Je serre les dents et me retiens de l'insulter. Elle retire sa paume et s'excuse encore, pourtant je vois bien qu'elle n'est absolument pas désolée. Cette peste a fait exprès d'appuyer sur ma cheville. Je ne sais pas quel est son problème, mais j'ai la sensation que ma présence la dérange. Elle m'énerve, je ne l'apprécie pas et c'est probablement réciproque. Mais il serait préférable qu'elle ne me pousse pas à bout, c'est sa faute si je me retrouve avec des trous dans la peau.

♤ ♧ ♤

J'ai le ventre rempli, à tel point que j'ai presque du mal à respirer. J'ai beaucoup trop mangé, DeNil également. Bon sang, ce que ça fait du bien. J'avale une longue gorgée d'eau pour faire passer les deux assiettes que j'ai vidé puis me laisse tomber contre le dossier de la chaise sur laquelle je suis assis.

La douleur de mon pied est supportable désormais. Médérick a été dans l'obligation de recoudre certaines plaies et m'a de ce fait administré une bonne dose de morphine. J'étais réticent, m'interrogeant sur quel genre de personne il pouvait être pour possèder des antidouleurs aussi puissants à son domicile. Il a finalement pris le temps de m'expliquer qu'il a travaillé pendant des années dans un cabinet vétérinaire et qu'il continuait d'exercer quand ils avaient besoin de plus d'effectif.

— Si vous souhaitez vous laver, la salle de bain est au bout du couloir, nous informe Janet, la maîtresse de maison.

J'acquiesce vigoureusement, heureux d'avoir l'occasion de sentir un jet d'eau brûlant déferler sur ma peau.

— J'y vais en premier, préviens-je Angelo qui accepte sans hésiter.

— Je vais te préparer une tenue propre, m'informe Médérick. Je pense que mes vêtements devraient t'aller.
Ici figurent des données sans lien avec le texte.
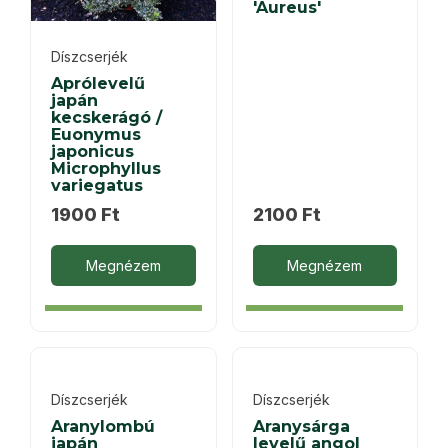
'Aureus'
Díszcserjék
Aprólevelű
japán
kecskerágó /
Euonymus
japonicus
Microphyllus
variegatus
1900
Ft
2100
Ft
Megnézem
Megnézem
Díszcserjék
Díszcserjék
Aranylombú
Aranysárga
japán
levelű angol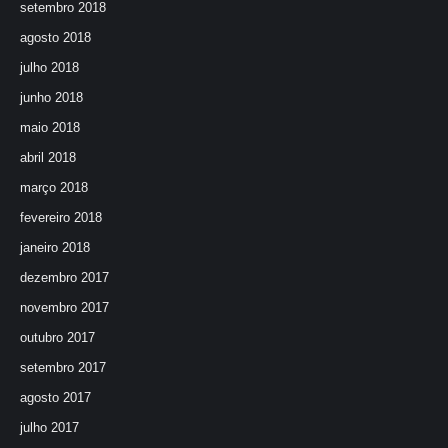
setembro 2018
agosto 2018
julho 2018
junho 2018
maio 2018
abril 2018
março 2018
fevereiro 2018
janeiro 2018
dezembro 2017
novembro 2017
outubro 2017
setembro 2017
agosto 2017
julho 2017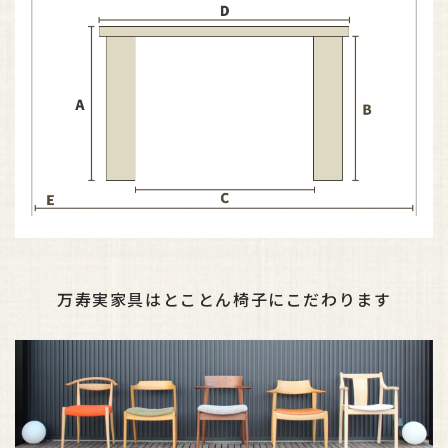
万寿実家具はとことん椅子にこだわります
La mère de famille s'approche de moi avec un sac plastique et un rouleau de ruban adhésif. Je l'observe, un sourcil haussé, dans l'attente d'une explication, jusqu'à ce que son fils me prévienne qu'il est important de garder les points de sutures au sec. Une fois ma cheville protégée, je me précipite dans la salle de bain.
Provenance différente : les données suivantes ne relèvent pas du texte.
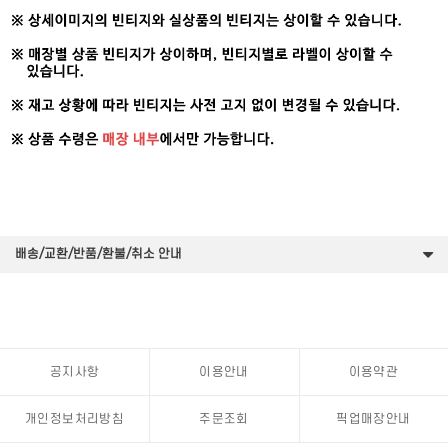
배송/교환/반품/환불/취소 안내
공지사항
이용안내
이용약관
개인정보처리방침
주문조회
픽업매장안내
Lorsque l'eau entre en contact avec ma peau, je gémis presque de bonheur. J'ai la sensation de ne pas avoir pris de douche depuis des mois. Je ne crois pas m'être déjà lavé avec tant d'insistance, frottant ma peau avec beaucoup trop de vigueur.

C'est après une bonne vingtaine de minutes que je quitte la cabine, revêtant les vêtements qu'on m'a gentiment prêté afin de rejoindre le salon.